JSON Robot Log

This package defines and provides c++/python support for the JSON Robot Log (JRL) file format. The file format's purpose is to provide a general purpose format for SLAM back-end datasets.

JRL format seeks to improve existing file formats like g2o, or the much less popular toro by supporting...

• Explicit temporal information to evaluate real-time performance
• Multi-robot datasets
• Explicit ground-truth (and in the same file so it cannot get lost)
• Explicit encoding of outlier/inlier measurements
• (Optionally) Initialization(s) values for batch methods

In support of this dataset format we further define a file format for solutions to the SLAM problem (JSON Robot Results (JRR)) and a file format for metrics computed on such a solution (JSON Robot Metrics (JRM)).

Combined, these formats support defining and distributing datasets for SLAM back-end algorithms as well as storing results from these optimization algorithm.

This package also defines a library that's purpose is to make working with JRL in C++ / Python easy and convenient.
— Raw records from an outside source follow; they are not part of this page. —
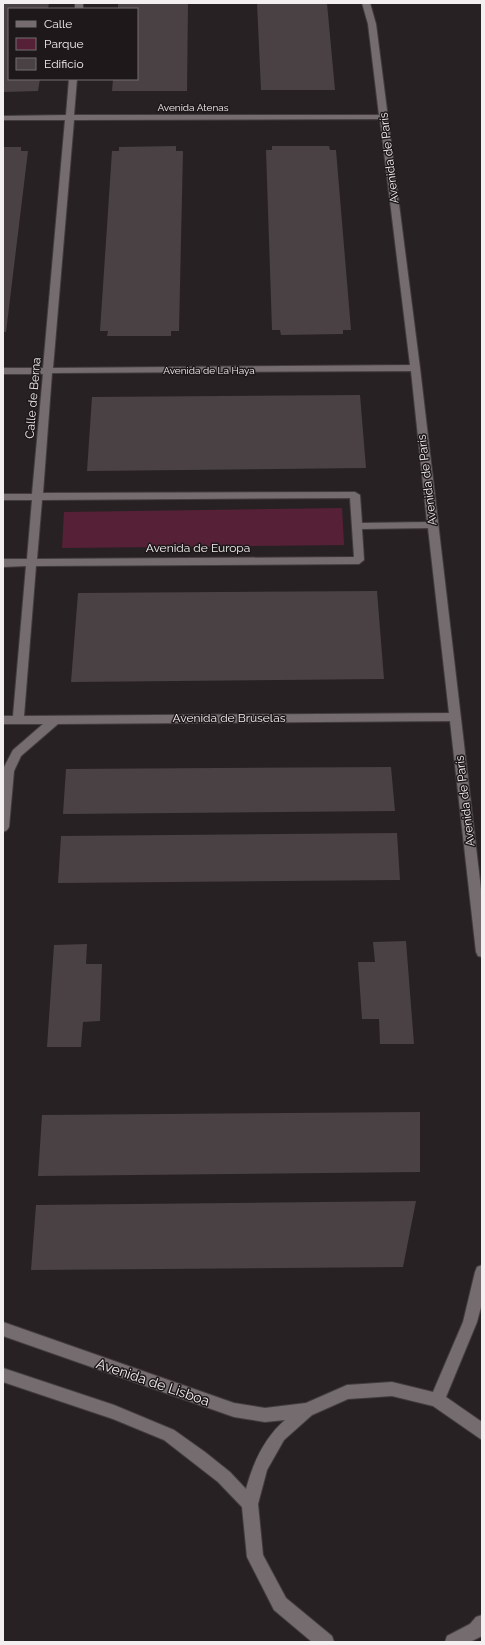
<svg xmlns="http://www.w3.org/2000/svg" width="485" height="1645" font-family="Raleway,sans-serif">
<rect width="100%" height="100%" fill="#282123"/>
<path fill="#562037" d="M342 508 344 545 62 548 64 512Z"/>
<path fill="#494144" d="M3 3H49L48 9H9V79H40L38 91 3 92Z
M118 3H188L187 91H112L113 79H137V9H118Z
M257 3H327L335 90H261Z
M176 146V151H183L179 331H171V336H107L108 331H100L112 151H119V147Z
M272 146H329L330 150H336L351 330H343V334L281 335 280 330H272L266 150H272Z
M3 147H21V151H28L6 332H3Z
M360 395 366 468 87 471 92 397Z
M377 591 384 679 71 682 78 593Z
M391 767 395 811 63 814 66 769Z
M397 833 400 880 58 883 61 836Z
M406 941 414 1044H380L379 1019H362L358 962H375L373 942Z
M87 944 86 964H102L100 1021 83 1022 81 1047H47L54 945Z
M420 1112V1172L38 1176 42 1115Z
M416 1201 403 1267 31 1270 36 1205Z"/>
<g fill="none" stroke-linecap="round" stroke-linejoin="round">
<g stroke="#433d3f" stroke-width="2">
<path id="street" d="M75 3H83V9H75Z
M362 3H370L376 24 420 368 482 898V957L478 956 476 952 450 721 58 724 21 756 14 771 9 827 7 830 3 832V769L13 750 43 724H3V716H13L26 566 3 567V559H27L32 500H3V494H32L43 374H3V368H43L65 120H3V116L66 115 69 79H77L74 115H379L368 24ZM380 119 410 365 53 368 74 120ZM411 371 427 522 362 523 360 495 355 492 43 493 52 373ZM350 498 354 557 37 559 42 500ZM428 528 449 713 24 716 36 566 359 564 364 560 362 529Z
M482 1265V1303L477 1322 446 1397 482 1422V1440L433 1406 392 1396 348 1399 312 1415 284 1440 267 1470 258 1504 263 1555 286 1598 332 1636 334 1642H312L274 1610 247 1557 242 1507 218 1482 164 1440 113 1419 3 1382V1368L114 1405 174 1430 205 1452 230 1472 246 1489C253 1463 264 1438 285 1420L265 1422 234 1417 3 1336V1322L234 1403 265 1408 306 1403 347 1385 392 1382 433 1392 463 1322 475 1272 477 1267Z
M482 1615V1636L470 1642H445L447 1636 470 1624 476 1617Z"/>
</g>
<use href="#street" fill="#746c6f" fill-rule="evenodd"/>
</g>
<g text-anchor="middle" stroke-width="3" stroke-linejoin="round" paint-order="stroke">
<g font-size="10" fill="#f3eff0" stroke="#1e181a">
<text x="193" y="111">Avenida Atenas</text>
<text x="209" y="374">Avenida de La Haya</text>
</g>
<g font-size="12" fill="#f3eff0" stroke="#1e181a">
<text transform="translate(389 158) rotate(-97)" y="4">Avenida de París</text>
<text transform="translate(33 398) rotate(-85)" y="4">Calle de Berna</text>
<text transform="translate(427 480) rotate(-97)" y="4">Avenida de París</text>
<text x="198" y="552">Avenida de Europa</text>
<text x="229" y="722">Avenida de Bruselas</text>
<text transform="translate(465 801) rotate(-97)" y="4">Avenida de París</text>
</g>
<g font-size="14" fill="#f3eff0" stroke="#1e181a">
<text transform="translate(153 1382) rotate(19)" y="5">Avenida de Lisboa</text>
</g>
</g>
<rect width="485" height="1645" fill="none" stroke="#f3eff0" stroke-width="8"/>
<rect x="8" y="8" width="130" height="72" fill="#1e181a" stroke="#736e70"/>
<rect x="16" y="21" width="20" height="6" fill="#746c6f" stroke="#736e70"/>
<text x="44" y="28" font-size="12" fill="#f3eff0">Calle</text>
<rect x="16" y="38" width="20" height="12" fill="#562037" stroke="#736e70"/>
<text x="44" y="48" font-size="12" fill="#f3eff0">Parque</text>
<rect x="16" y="58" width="20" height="12" fill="#494144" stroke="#736e70"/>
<text x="44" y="68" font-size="12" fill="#f3eff0">Edificio</text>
</svg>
It provides classes to contain information from Dataset, Result, and Metric Files as well as functionality to compute, serialize, and parse these files. While we provide support for only C++ and Python in this library, the JRL format itself is based on the generic JSON standard and can be used (with some extra work) with any language/development environment. For more info on the library itself see LIBRARY.md.

Structure

The project is structured as follows

• format/ - Contains the format definition of JRL, JRR, and JRM files
• include/ + src/ - Contain the C++ implementation of our convenience library.
  • Additional documentation can be found in LIBRARY.md
• python/ - Contains the definitions for python wrappers of our C++ library
• test/ - Contains unit tests for our library
• thirdparty/ - Contains thirdparty code (included via git submodules) namely pybind11

Format Design Decisions / Conventions

JSON

JRL is defined around the JSON standard to provide a platform agnostic dataset format. Unlike a specialized formats like ROS-bags, JSON files are simple text files that can be read by any platform, and most (if not all) modern programming languages provide support (potentially through libraries) for JSON parsing to make it easy to read and work with JRL datasets in your preferred development environment.

Symbols

We seek to abide by the GTSAM symbol convention for ease of use with GTSAM as a backend. This, however limits us as GTSAM Symbols allow for only a single character making it impossible to encode both a robot identifier and semantic variable type identifier. By convention JRL uses the symbol as a robot identifier, and differentiates variable types by partitioning the integer space of the key.

• Variable Type
  • Pose (Point2/3 or Pose2/3 depending on linearity of problem) : 0 - 999,999,999 (0-Billions)
  • Landmark (Point2/3) : 1,000,000,000 - 1,999,999,999 (1-Billions)
  • Linear Velocities (Vector): 2-Billions
  • Angular Velocities (Vector): 3-Billions
  • IMU Bias Terms: 4-Billions
  • ... TODO

Note one billion was selected as the partition size arbitrarily, but we figured it would be pretty unlikely to have a single dataset with over a BILLION poses, or landmarks etc. Additionally, even with this partition size as gtsam uses a uint64_t it still allows for 18446744073 unique variable types which is more than enough for any practical use.

Entries

JRL datasets are broken down by entries. These entries can correspond to timesteps from field operations or timesteps in simulations. Whether associated with real-time timestamps or not what is important is that entries allow for the user to explicitly encode when measurements/values are taken by each robot. This is critical for modeling incremental SLAM problems and is currently unsupported by existing SLAM dataset formats (e.g. g2o or toro).

Multiple Robots

Collaborative SLAM (C-SLAM) has been a significant focus of robotics research in recent years. To support further development of Collaborative SLAM algorithms we need a dataset format that clearly (i.e. not implicitly) defines multi-robot SLAM problems. In such problems each robot takes a subset of the total measurements, observes a subset of the total variables, and due to inter-robot measurements may shared variables with other agents. Towards this JRL supports (up to 256 robots)

Outliers

Real world robots are going to experience outlier measurements due to issues with front-end processes and perceptual aliasing. To properly evaluate our SLAM back-end algorithms we need datasets that include such outlier measurements and (optimally) datasets that explicitly mark such measurements for downstream evaluation. Towards, this JRL supports marking of measurements as potential outliers and explicit marking of these measurements as either a true inlier or true outlier.